10 ‘…врал турусы на колесах’. — То есть болтал вздор, бессмыслицу.
11 ‘Соковлин принадлежал к той многочисленной и ныне уже вымирающей фаланге людей…’ — Герой Авдеева тип русского дворянского интеллигента-идеалиста эпохи ‘тридцатых-сороковых годов’, получивший широкое отражение в русской литературе второй трети XIX века.
12 ‘…после этого разговора, несколько напоминающего разговор Подколесина со слугой в гоголевской ‘Женитьбе’. — Имеется в виду диалог между Подколесиным и Степаном во втором явлении первого действия ‘Женитьбы’ (1842).
13 Петь Лазаря — прикидываться несчастным, жаловаться на свою судьбу с целью разжалобить окружающих. Происхождение этого выражения связано с жалобным пением духовного стиха о нищем Лазаре слепцами-лирниками.

* [ВЫДЕРЖКА ИЗ ДАННЫХ]:
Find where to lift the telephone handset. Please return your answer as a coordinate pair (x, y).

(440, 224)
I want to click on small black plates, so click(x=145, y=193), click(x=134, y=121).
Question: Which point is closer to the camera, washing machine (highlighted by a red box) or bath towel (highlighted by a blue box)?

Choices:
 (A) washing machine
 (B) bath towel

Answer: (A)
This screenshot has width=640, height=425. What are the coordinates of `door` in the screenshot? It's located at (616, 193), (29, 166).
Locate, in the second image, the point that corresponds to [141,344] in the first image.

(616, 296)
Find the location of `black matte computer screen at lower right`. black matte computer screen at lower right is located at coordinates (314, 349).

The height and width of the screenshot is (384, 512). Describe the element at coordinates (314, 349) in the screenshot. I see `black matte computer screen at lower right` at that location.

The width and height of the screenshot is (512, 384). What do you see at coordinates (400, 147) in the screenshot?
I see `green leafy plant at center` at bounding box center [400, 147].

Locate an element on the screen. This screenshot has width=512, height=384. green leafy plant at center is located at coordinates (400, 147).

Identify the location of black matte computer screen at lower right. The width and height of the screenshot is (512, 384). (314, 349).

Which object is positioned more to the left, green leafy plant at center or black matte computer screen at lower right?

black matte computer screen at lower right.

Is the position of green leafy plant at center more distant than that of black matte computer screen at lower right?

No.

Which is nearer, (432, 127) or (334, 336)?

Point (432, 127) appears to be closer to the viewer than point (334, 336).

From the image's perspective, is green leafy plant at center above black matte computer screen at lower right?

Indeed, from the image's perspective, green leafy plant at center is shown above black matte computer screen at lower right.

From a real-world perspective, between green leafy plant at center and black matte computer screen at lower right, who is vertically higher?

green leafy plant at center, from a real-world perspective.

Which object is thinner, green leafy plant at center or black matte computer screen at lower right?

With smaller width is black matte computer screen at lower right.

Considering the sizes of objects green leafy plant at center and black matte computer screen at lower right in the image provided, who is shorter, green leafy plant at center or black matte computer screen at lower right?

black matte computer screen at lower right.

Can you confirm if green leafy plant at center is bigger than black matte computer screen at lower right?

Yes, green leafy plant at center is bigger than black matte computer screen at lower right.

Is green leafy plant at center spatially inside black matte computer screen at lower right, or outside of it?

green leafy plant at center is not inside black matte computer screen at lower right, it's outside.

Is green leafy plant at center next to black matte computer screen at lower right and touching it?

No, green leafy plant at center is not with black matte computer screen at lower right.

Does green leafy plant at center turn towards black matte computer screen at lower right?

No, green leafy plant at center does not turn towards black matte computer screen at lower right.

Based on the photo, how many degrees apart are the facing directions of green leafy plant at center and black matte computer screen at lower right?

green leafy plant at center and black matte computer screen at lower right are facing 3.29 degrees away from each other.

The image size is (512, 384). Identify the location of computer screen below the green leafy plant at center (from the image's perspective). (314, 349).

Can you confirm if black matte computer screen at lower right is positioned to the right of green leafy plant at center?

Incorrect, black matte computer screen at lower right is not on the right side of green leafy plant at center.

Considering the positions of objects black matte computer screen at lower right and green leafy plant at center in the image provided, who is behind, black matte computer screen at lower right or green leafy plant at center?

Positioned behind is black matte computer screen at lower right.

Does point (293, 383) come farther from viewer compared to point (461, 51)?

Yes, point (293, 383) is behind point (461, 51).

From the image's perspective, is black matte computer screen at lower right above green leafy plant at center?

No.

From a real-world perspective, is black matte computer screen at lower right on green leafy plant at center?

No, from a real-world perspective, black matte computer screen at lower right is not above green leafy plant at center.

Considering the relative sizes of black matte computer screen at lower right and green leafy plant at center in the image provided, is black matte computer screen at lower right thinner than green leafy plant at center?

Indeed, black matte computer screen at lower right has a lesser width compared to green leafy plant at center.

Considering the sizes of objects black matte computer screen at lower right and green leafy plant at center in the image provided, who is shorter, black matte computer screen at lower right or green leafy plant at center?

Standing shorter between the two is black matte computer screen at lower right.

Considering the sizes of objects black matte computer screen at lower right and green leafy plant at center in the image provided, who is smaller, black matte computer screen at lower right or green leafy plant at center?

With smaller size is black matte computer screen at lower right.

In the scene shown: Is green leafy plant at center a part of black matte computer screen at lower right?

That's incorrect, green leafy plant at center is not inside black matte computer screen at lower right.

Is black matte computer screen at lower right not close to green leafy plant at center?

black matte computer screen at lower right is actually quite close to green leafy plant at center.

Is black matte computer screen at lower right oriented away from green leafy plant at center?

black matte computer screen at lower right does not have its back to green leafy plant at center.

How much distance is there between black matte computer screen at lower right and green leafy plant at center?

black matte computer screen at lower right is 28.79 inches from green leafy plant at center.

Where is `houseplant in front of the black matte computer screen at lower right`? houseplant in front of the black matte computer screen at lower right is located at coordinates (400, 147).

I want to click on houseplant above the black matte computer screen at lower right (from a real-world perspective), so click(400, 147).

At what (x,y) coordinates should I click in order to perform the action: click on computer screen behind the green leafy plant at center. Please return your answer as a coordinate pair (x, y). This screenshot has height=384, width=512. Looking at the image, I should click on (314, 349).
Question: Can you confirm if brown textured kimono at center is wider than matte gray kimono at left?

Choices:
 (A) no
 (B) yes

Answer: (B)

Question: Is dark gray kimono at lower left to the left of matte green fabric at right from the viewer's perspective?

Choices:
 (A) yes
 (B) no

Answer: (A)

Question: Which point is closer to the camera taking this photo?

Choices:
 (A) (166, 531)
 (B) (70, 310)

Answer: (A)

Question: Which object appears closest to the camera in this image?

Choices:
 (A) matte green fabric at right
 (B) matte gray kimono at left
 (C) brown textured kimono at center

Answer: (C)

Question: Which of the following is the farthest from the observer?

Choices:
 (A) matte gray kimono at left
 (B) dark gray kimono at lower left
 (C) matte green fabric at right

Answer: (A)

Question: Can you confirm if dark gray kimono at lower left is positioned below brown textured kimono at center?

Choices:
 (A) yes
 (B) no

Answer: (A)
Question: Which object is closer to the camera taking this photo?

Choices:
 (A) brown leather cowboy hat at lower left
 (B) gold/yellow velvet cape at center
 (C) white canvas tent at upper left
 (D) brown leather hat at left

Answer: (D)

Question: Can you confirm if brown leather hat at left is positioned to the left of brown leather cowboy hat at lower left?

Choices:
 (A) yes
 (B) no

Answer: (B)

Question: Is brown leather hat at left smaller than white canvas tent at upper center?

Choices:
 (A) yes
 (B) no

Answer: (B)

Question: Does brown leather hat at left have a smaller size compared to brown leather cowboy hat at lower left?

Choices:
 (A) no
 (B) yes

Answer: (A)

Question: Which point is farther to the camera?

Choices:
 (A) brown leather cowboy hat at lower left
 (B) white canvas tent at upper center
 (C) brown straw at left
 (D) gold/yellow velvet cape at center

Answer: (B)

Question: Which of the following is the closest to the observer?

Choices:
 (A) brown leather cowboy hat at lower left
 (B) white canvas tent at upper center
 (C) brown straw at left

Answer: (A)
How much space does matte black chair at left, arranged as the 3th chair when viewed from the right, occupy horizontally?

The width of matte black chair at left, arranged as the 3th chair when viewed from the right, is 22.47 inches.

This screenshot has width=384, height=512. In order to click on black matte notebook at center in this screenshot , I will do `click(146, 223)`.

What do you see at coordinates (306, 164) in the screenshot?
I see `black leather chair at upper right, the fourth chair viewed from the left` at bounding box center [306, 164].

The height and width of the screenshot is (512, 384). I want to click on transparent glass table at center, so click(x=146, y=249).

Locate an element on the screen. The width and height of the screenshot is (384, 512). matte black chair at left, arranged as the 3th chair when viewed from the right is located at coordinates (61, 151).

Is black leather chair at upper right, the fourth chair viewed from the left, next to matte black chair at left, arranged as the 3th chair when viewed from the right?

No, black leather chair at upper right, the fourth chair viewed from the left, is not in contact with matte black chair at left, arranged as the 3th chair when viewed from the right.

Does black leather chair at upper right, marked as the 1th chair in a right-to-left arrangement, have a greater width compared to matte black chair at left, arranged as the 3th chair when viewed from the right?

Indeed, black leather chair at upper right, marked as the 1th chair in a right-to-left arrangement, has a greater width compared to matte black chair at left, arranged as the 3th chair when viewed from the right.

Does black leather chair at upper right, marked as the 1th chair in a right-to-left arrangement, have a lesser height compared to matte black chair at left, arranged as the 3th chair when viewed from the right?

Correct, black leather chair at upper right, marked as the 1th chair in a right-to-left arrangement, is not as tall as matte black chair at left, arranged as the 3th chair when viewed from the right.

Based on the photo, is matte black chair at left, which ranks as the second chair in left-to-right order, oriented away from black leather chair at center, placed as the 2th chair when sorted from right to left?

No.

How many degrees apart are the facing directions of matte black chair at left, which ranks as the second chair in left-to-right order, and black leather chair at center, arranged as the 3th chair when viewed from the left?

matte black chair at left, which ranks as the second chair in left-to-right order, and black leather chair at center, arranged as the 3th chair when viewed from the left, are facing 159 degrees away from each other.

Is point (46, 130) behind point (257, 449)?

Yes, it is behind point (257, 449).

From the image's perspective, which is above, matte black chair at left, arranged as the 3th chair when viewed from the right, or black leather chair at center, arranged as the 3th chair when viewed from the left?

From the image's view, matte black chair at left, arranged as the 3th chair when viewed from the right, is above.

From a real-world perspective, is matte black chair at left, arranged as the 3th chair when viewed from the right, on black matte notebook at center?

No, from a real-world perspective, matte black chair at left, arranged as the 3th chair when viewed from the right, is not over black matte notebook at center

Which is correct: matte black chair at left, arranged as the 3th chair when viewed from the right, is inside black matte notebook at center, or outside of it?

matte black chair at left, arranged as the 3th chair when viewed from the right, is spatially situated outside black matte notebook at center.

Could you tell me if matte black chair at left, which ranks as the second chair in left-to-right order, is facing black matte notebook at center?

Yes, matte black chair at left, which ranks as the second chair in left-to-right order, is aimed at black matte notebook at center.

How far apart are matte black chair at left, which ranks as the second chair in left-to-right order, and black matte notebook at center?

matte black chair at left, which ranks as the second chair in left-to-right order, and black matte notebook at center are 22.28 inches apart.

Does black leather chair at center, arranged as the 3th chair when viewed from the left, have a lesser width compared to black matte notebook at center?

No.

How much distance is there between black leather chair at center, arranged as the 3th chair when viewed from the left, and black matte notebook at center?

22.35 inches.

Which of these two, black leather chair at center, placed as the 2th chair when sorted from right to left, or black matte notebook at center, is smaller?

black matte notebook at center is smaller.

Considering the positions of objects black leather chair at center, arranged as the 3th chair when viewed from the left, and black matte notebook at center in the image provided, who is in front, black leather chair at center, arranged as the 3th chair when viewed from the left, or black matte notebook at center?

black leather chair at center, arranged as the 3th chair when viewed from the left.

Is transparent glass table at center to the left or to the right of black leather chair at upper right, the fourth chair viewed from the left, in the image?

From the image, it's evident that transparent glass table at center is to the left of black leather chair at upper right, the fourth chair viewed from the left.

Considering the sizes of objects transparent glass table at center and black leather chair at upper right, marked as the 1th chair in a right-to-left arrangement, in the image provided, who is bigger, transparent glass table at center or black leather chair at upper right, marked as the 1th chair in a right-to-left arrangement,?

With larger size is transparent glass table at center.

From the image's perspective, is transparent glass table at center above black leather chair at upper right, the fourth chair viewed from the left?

* [ВОПРОСЫ]:
a) Сократите примечание, которое начинается словами «Петь Лазаря», сохранив его главные сведения.
b) Напишите продолжение примечаний, начав сразу после их последнего предложения.
Данные приведены отдельно и к примечаниям не относятся.

* [ОТВЕТЫ ПО ПОРЯДКУ]:
a) Петь Лазаря — притворяться несчастным и жаловаться на судьбу, чтобы разжалобить окружающих. Выражение восходит к жалобному пению слепцами-лирниками духовного стиха о нищем Лазаре.

b)
14 Весталка — у древних римлян жрица Весты, богини домашнего очага, принявшей обет безбрачия.
15 Растушевка—палочка из мягкого материала для накладывания грима, для тушевки.
16 ‘Старосветские помещики’ — одна из повестей Н. В. Гоголя, входящая в цикл ‘Миргород’ (1835).
17 Дроги — длинная повозка без кузова.
18 Кабриолет —легкий двухколесный экипаж без козел.
19 Таратайка — легкая двухколесная повозка.
20 Бурнус — род старинной верхней женской одежды, накидка.
21 ‘…на мой закат печальный Блеснет любовь улыбкою прощальной’.— Из стихотворения А. С. Пушкина ‘Элегия’ (1830).
22 Капот — женское домашнее платье свободного покроя.
23 Масляная — то есть масляница, масляная неделя, в православной церкви празднуется перед ‘Великим постом’. В это время обычно катаются с гор и на лошадях, пекут блины.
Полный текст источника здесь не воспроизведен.